Logement conventionné et prix de cession maximal : la suspension de l'instance selon l'arrêt de la Cour de cassation n° 29368/2025

Le secteur du logement social et conventionné est depuis des années au cœur d'un débat jurisprudentiel intense en Italie. Au centre de la question se trouve le « prix de cession maximal », une contrainte économique visant à garantir l'accessibilité des logements sociaux, qui génère souvent des litiges lorsqu'un bien est revendu au prix du marché libre. La Cour de cassation, par son arrêt n° 29368 du 06/11/2025, s'est à nouveau prononcée sur un aspect procédural fondamental : l'effet de la demande d'affranchissement sur l'action en répétition de l'indu engagée par l'acquéreur.

Le contexte normatif : contrainte de prix et affranchissement

L'affaire naît du conflit entre le vendeur, A. C., et l'acquéreur, F. B. Ce dernier, après avoir acquis un bien immobilier relevant du logement conventionné au prix du marché, a agi en justice pour obtenir le remboursement de la différence par rapport au prix de cession maximal établi par la convention initiale. Le vendeur, de son côté, a engagé la procédure d'« affranchissement » afin de supprimer cette contrainte de prix.

L'affranchissement est l'instrument juridique qui permet de libérer le bien des contraintes de prix initiales moyennant le paiement d'une indemnité à la commune. Mais qu'advient-il de l'action civile en remboursement engagée par l'acquéreur alors que la procédure administrative d'affranchissement est encore en cours ? La Cour suprême a fourni une réponse claire et définitive.

La décision de la Cour de cassation n° 29368/2025

La Cour de cassation a accueilli le pourvoi, établissant que la demande d'affranchissement en instance impose la suspension du procès civil dans lequel l'acquéreur demande la restitution des sommes versées en excédent. Voici la maxime officielle exprimée par les juges de la haute juridiction :

En matière de logement social, la demande d'affranchissement visant à l'élimination de la contrainte de prix prévue par l'art. 31, alinéa 49-bis, de la loi n° 448 de 1998 - telle que modifiée par l'art. 25-undecies, alinéa 1, du décret-loi n° 119 de 2018, converti avec modifications par la loi n° 136 de 2018 - lorsqu'elle est exercée et documentée, entraîne la suspension de l'instance en répétition de l'indu proposée par l'acquéreur du bien au prix du marché, en raison de l'effet suspensif prévu par l'alinéa 49-quater de l'art. 31 précité de la loi n° 448 de 1998.

Ce principe vise à éviter des décisions contradictoires ou inéquitables. Si le vendeur parvient à libérer le bien de la contrainte de prix par l'affranchissement, le fondement même de la demande de remboursement avancée par l'acquéreur disparaît ou se réduit drastiquement. Par conséquent, la loi prévoit une suspension nécessaire du procès civil dans l'attente de la définition de la procédure administrative.

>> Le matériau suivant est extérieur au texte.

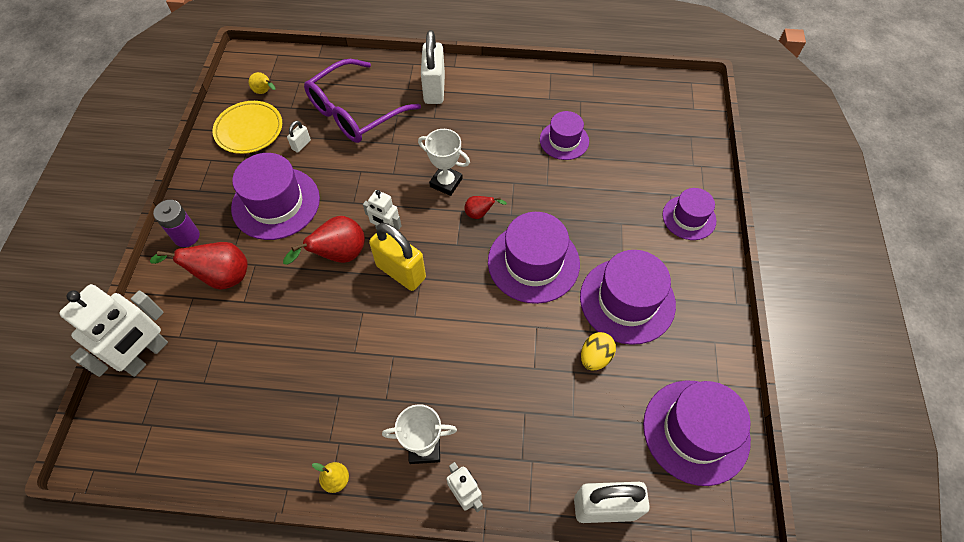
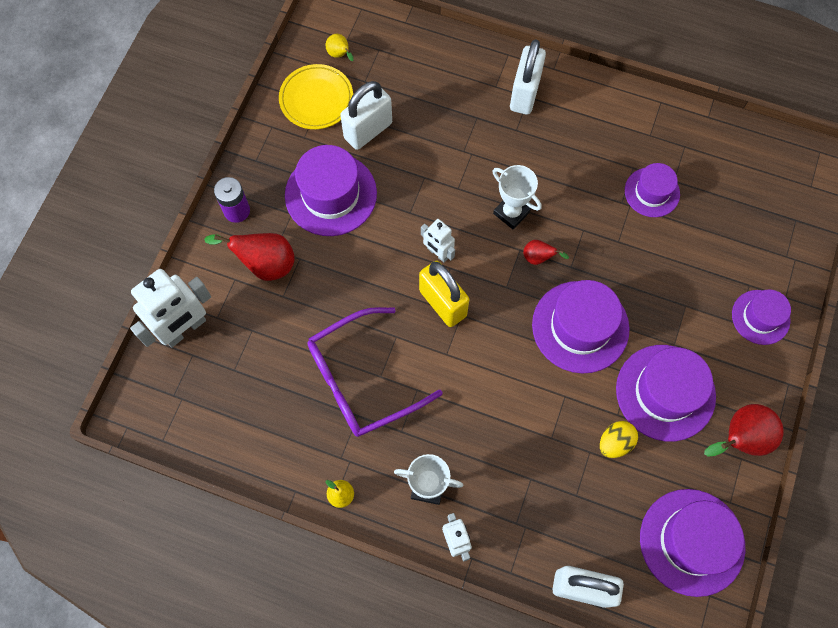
camera: 15 degrees right, 10 degrees up
(301, 145) = (368, 131): white padlock -> white padlock, size x2.21
(339, 255) = (384, 269): red pear -> red pear (740, 438)
(355, 112) = (432, 103): purple glasses -> purple glasses (361, 380)

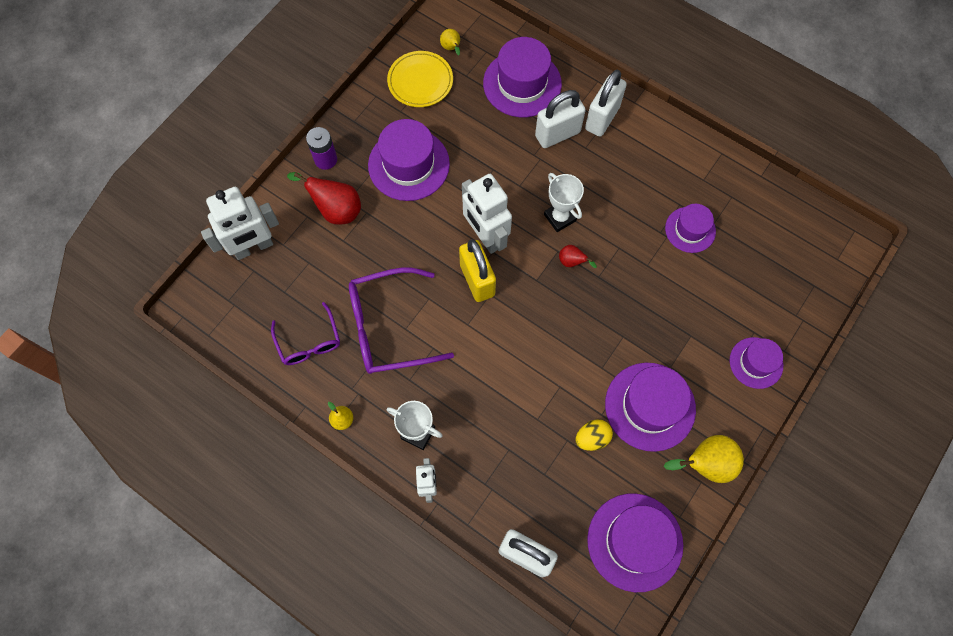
camera: 15 degrees right, 0 degrees up
(278, 418) = (309, 342): none -> purple glasses
(368, 131) = (456, 118): white padlock -> white padlock (557, 134)
(438, 253) = (485, 236): white robot -> white robot, size x1.85
(580, 326) = (591, 330): purple hat -> purple hat (522, 84)
(740, 438) = (705, 464): red pear -> yellow pear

Les conditions requises pour la suspension de l'instance

Pour que l'effet suspensif de l'action en répétition de l'indu opère, des conditions spécifiques doivent être réunies :

  • La présentation formelle de la demande d'affranchissement par la personne légitimée (le vendeur ou le propriétaire actuel).
  • La documentation appropriée et la preuve du dépôt de la demande auprès des services communaux compétents.
  • La pendance d'une instance civile visant à la restitution de la différence entre le prix du marché et le prix de cession maximal.

Conclusions

L'arrêt n° 29368/2025 de la Cour de cassation représente un point d'équilibre important entre la protection de l'acquéreur et les droits du vendeur. En autorisant la suspension de l'instance civile pendant la procédure d'affranchissement, la Cour de cassation sauvegarde la sécurité juridique et évite des dépenses inutiles à la charge des vendeurs qui ont entrepris les démarches pour régulariser la situation administrative du bien. Pour ceux qui sont impliqués dans des litiges liés au logement conventionné, cette décision offre une ligne directrice claire pour la gestion stratégique du contentieux.